Royal Naval Hospital

The Royal Naval Hospital is a hospital of early 20th century origin at Castle Road, near Castletown. Built to serve the Royal Navy, the hospital opened in 1904 and succeeded an earlier one within the dockyard of Portland Harbour. In 1957, the hospital site was handed over to the National Health Service, who continue to run it as the Portland Community Hospital.

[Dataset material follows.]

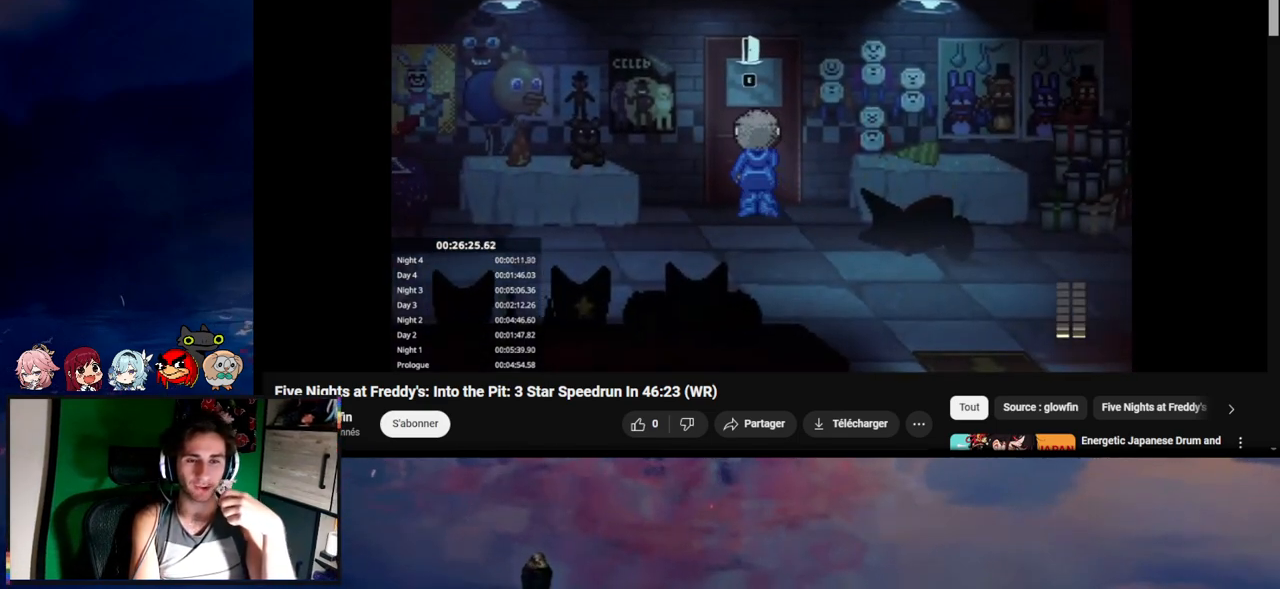
{"keys": [], "mouse": [], "events": []}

In recent years, both the surviving hospital building and the Gatehouse Surgery have been designated Important Local Buildings. The former is considered as being part of a "prominent group of Edwardian naval buildings" (alongside the three former Admiralty residences at Castle Road), while also retaining "an important link with the Royal Navy's former presence". In 2019, Portland Town Council added the World War II underground features to their list of local heritage assets.
History
Original medical facilities at Portland
In the mid-19th century, Portland Roads was transformed into a harbour of refuge with the building of two breakwater arms between 1849-72. In addition to the construction of the breakwaters and coaling facilities for the Royal Navy's fleet of steam-powered warships, other naval facilities were established, including a general naval hospital within the dockyard in the late 1860s. The Admiralty did not originally intend to establish any medical facilities at Portland, but to transport any sick and injured naval personnel to the RN Hospital at Haslar. At the end of 1866, with the breakwater works virtually completed, the Admiralty decided to survey some of the soon-to-be vacant buildings at Portland Nore, which were used in connection with the works, to ascertain if any would be suitable for conversion into sick quarters. A hospital was subsequently established within two of the buildings. They were purchased by the Admiralty from the contractor Mr. John Leather for a cost of £5,185 in March 1867 and subsequently converted to provide two wards and other associated facilities.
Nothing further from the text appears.